Ce roman a beau être estampillé lecture jeunesse, j'ai passé un très agréable moment à accompagner Garance dans la découverte de ses racines et de son histoire.

C'est un livre de vulgarisation sur l'histoire du Cambodge de la fin des années 70, et notamment du terrible épisode des Khmers Rouges, de 1975 à 1979.
C'est un livre qui m'a appris beaucoup de choses et qui m'a permis de replacer correctement quelques noms et faits que je connaissais sur cet épisode là. Les faits sont merveilleusement bien retranscrits, expliqués et simplifiés, sans pour autant qu'on ait l'impression de perdre des informations.
J'ai également beaucoup aimé la façon dont Arnaud Friedmann a tourné ce récit. On ne se base que sur les seuls souvenirs du grand-père, il conte seulement son histoire. On n'a donc, à aucun moment, l'impression d'ouvrir un livre d'histoire et d'y lire le destin de millions de personnes. Ici il s'agit de son histoire, de ce que lui seul a vécu, et l'on comprend bien que d'autres ont eu des destins différents, bien que tout aussi terribles. Le récit poignant du grand-père est abominablement beau et m'a touché en plein coeur.
Mais il s'agit aussi d'un livre de vulgarisation sur le métier d'historien. On apprend plein de choses sur ce métier et la façon de procéder lorsque l'on récolte des témoignages.

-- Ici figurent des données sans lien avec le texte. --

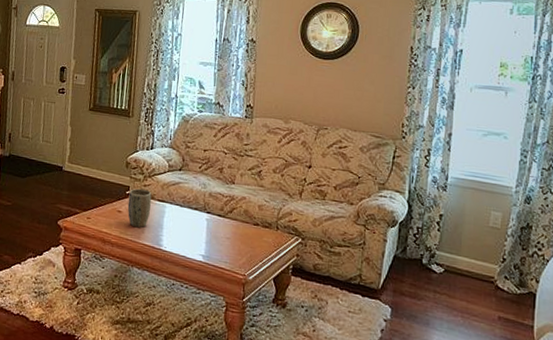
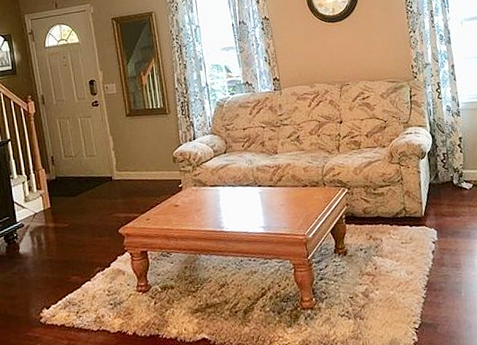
plant pot: present [127,188,152,227] -> none [181,178,206,216]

J'ai vraiment dévoré ce livre, j'ai été émue et terriblement touchée par ce grand-père virtuel, mais qui est l'incarnation de tous ces grands-pères ayant comme lui fuit le régime Khmers et ayant eu le même parcours en France.

J'ai d'ailleurs beaucoup aimé le parallèle entre le jeune étudiant du roman, devenu prof d'histoire qui a effectué son mémoire sur les réfugiés cambodgiens arrivés à Besançon à la fin des années 70 et Arnaud Friedmann. C'est un caméo littéraire qui m'a fait sourire.

J'ai beaucoup apprécié le soin apporté à la mise en page. Chaque chapitre comporte son propre pictogramme, toujours en rapport avec le Cambodge. Les polices sont changeantes, aucun doute, ce livre a le potentiel pour accrocher les jeunes lecteurs mais aussi les moins jeunes !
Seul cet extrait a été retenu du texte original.